With the ICE catheter in position at the right pulmonary venous antrum, we can then begin a primary encircling lesion of this antrum. Once the entire antrum is encircled by the primary line, the right superior (RSPV) and right inferior (RIPV) are then evaluated for entrance and exit block. The next video shows the ICE catheter entering the RSPV. Towards the end of the video you can see the ablation catheter directed into the superior aspect of the RSPV. Of note, in this view one can see how Bachman’s bundle can come across the septum and run over the RSPV on its way to the LSPV. Additionally, the phrenic nerve often runs near the septal aspect of the RSPV at 9 o’clock so pacing in this area is mandatory prior to ablation to avoid diaphragmatic paralysis.

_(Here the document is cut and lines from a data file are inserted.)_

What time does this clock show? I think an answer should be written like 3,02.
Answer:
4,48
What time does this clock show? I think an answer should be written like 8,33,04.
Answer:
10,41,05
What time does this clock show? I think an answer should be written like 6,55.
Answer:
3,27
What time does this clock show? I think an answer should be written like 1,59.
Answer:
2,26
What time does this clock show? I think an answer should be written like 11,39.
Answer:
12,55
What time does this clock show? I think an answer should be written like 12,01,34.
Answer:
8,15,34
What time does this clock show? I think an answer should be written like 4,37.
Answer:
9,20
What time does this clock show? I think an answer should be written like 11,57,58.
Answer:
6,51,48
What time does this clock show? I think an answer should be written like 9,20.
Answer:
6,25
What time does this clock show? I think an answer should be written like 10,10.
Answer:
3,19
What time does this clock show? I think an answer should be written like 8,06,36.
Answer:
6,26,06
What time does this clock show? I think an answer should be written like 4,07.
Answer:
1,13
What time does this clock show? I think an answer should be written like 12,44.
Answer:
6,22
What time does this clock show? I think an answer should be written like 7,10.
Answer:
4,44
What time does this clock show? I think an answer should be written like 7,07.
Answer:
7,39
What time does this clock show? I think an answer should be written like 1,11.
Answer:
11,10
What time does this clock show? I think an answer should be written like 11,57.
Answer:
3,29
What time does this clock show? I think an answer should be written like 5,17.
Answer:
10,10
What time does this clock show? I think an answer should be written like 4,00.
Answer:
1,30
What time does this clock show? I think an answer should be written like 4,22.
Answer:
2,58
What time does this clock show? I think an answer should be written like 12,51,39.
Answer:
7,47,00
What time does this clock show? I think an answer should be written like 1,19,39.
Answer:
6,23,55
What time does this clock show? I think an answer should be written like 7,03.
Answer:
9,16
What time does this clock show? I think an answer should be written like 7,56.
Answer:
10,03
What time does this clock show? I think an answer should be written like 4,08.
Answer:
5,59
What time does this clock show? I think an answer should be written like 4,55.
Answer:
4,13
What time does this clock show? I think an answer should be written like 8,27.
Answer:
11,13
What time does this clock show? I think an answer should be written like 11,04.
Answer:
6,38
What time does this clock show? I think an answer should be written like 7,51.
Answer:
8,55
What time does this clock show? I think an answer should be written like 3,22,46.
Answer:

This final video shows the ICE catheter moving from the RSPV into the RIPV. Again, the pulmonary veins are evaluated (down to the first branch) for any PV potentials. Once entrance block is demonstrated, unipolar pacing is performed (via the mapping/ablation catheter) and areas of conduction are ablated to achieve exit block.
The final ablation lesion set is shown below with approximate primary line trajectories shown on the comparative CT scan of the right (RPV) and left (LPV) pulmonary venous antra.
The entire procedure usually takes 6-8 hours including preoperative transesophageal echo to assess for left atrial appendage thrombus, all vascular access, induction of general anesthesia (including high frequency jet ventilation), and full ablation time with 15-30min of fluoroscopy and 4-6 hours of continuous ICE imaging.